Travonto is proud to present 6 of the World’s Craziest and Most Challenging Bike Rides.
So, you’ve cycled the rambling hills of Southern France and pedaled your way along the ins and outs of the American coastline and are looking for something a bit more challenging? These 6 cycling trails will have you plummeting down cliff edges, flying over potholes, and skidding around hairpin bends, all in the name of an adrenaline kick.
1. “The Road of Death,” Bolivia
With a nickname like “El Camino de la Muerte” or “The Road of Death,” it’s not hard to understand why Bolivia‘s North Yungas Road is commonly believed to be the most dangerous road in the world. With an estimated 200-300 unfortunate travelers falling victim to road accidents each year, it’s a plausible claim. The 22 mile (35km) highway runs between La Paz and Coroico, winding through the Andes Mountains and featuring hairpin bends, 3000 feet (900m) sheer drops and narrow cliff-hugging sections, all completely absent of guardrails. What better place to take part in some gravity-assisted mountain biking? Yes, the debris-littered, badly paved roads have become a huge attraction for thrill-seekers, with numerous companies offering the chance to brave the descent from La Cumbre Pass at 15,400 feet (4,700m). Just make sure you go with a reputable company and get a sturdy, well-serviced bike – on average 300 people per year die on this road.
2. Cancha Carrera, Chile
Only advanced cyclists only should attempt Chile’s most challenging downhill trail, running down through the Andes over a tough mix of terrains. Loose rocks, zigzagging pathways, gaps to jump, and sharp turns – this trail circuit has all the necessary assets to challenge the ability and perseverance of the most experienced mountain bikers. If you can manage to take your eyes off the ground ahead, you’ll be rewarded with some incredible views unfolding over the vast Chilean mountain ranges. Take care to stay on track, though– the road is notoriously laced with tricky turn-offs, dead end streets, and blink-and-you’ll-miss-it signposts. Well, they aren’t going to make it easy for you, are they?
3. La Farola, Cuba
Once referred to as “landscape on steroids,” the La Farola Highway covers an incredible stretch of topography, with rolling beaches, mountain landscapes, and cathedral spires marking out the distant city skylines. The cycle route runs for 5.5 miles (9km) from the tip of the Baracoa Mountains, spinning down limestone ledges, and skimming dead-end drops with the expanse of the ocean hitting you at every turn. The route is the first stage of the Vuelta Ciclista Cuba (a Cuban version of the Tour de France), and though the edges are lined with guardrails, the metal fencing does little to stop you from feeling like you’re flying off the edge of the world as the descent speeds up.

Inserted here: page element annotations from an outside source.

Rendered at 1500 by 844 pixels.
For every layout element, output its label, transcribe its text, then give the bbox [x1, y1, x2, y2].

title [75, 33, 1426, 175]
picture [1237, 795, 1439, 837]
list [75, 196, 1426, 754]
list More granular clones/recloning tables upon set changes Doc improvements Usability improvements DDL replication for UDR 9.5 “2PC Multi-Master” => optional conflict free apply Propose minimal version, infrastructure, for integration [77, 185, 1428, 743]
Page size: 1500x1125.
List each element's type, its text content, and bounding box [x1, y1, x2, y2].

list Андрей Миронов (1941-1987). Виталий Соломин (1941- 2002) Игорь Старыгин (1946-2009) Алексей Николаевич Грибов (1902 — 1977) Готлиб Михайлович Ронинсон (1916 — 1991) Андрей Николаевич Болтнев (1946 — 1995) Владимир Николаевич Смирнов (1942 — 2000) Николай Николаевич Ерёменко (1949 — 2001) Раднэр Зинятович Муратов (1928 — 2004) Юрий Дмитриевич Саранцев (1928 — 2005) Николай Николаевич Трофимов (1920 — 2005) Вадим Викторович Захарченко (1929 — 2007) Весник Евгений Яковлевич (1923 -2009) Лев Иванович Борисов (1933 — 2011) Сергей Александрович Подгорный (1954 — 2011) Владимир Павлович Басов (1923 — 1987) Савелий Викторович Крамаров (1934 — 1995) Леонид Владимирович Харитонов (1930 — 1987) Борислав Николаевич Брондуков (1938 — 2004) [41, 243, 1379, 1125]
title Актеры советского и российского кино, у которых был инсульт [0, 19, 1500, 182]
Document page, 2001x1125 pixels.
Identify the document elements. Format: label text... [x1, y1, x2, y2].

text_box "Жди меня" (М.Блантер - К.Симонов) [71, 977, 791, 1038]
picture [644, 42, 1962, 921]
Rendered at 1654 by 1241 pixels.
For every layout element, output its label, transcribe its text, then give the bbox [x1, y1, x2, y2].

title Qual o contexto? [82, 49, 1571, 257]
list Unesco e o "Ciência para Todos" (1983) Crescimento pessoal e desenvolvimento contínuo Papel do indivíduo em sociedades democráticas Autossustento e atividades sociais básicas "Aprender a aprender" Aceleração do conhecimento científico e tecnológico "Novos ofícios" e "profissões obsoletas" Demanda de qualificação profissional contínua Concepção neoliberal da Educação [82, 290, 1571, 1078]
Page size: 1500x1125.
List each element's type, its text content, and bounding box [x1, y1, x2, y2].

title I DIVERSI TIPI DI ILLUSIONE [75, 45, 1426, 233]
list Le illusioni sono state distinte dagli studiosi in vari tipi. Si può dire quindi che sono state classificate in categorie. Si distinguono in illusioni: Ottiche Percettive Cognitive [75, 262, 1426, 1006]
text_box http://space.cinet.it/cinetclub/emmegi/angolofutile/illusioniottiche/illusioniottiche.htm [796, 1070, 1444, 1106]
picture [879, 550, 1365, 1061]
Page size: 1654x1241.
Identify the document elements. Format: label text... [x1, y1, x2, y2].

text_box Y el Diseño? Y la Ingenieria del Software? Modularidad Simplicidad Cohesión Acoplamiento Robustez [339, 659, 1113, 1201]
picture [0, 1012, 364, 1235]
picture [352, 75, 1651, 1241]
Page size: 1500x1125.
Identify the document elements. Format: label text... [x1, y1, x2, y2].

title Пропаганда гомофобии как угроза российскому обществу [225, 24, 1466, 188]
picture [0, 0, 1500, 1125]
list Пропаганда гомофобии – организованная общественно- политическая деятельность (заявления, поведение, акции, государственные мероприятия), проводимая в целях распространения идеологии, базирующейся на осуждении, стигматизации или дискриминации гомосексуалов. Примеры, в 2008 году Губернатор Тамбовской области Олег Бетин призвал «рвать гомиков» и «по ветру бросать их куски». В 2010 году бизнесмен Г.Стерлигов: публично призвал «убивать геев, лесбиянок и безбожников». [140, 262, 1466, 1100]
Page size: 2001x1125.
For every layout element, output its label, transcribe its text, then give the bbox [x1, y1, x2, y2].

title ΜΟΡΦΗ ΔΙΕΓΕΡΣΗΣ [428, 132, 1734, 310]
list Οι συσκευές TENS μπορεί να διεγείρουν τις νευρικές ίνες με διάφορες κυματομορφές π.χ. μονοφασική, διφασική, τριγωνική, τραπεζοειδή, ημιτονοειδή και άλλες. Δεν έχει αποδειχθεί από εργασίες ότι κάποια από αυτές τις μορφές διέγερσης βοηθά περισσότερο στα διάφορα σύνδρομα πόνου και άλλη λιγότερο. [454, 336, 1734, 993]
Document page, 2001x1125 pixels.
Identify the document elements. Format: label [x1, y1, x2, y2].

4. Cliffs of Moher, Ireland
There’s little margin for error on these gravity-defying coastal roads, with the narrow pathways hugging the cliff edges so closely it feels like you might be swept over the edge with one wobble of a tire.
Soaring up to 700 feet (214m) above the Atlantic ocean in County Clare, Ireland, the majestic Cliffs of Moher are an impressive fete of nature, made all the more menacing by Ireland’s typically inclement weather. High winds, thick mist, and slippery surfaces are common occurrences in these parts, but it’s the rush of coastal winds and the breathtaking vistas that entice thousands of cyclists to attempt the route each year.
5. Karakoram Highway, China-Pakistan
While it’s hardly a traditional cycle route, those with a taste for adventure will be challenged by the 800-mile (1290 km) Karakoram Highway, running from Pakistan to China along the remains of the old Silk Road. Not only is it the world’s highest international road, gaining some 15, 400 feet (4,700m), but its vast stretches of unpaved roads, uneven gravel tracks, and gaping potholes make it treacherous territory for cars, let alone bicycles. However, the route has been achieved on a humble bicycle, and you’ll be hard-pressed to find a more interesting route, with the highway passing lively villages, glacial passes, vast mountainous scenery, and beautiful lakes. The final 9 miles (15km) descent swirls through the mountains in a series of hairpin bends with the snow-capped Karakoram Mountains looming in the distance. Just make sure you take plenty of supplies with you – this is a tough place to get a puncture.
6. Lysebotn Road, Norway
With 27 switchbacks, numerous dangerously fast downhill plummets, and 3/4 mile (1.1km) tunnel to traverse through the cliffside, it’s clear that Norway’s most popular mountain biking destination is no lazy pedal through the hills. The Lysebotn Road starts out at Lysefjord and is reachable by the ferry from Stavanger. It’s an active route, with plenty of ups and downs and twists and turns, culminating in a hairpin serpentine than descends some 2000 feet (600m) into Lysebotn. The views, especially in the cooler months when the roads are trimmed in snow, are spectacular, and the smooth surfaces make for perfect cycling conditions, although you’d be well advised not to take your eyes off the road.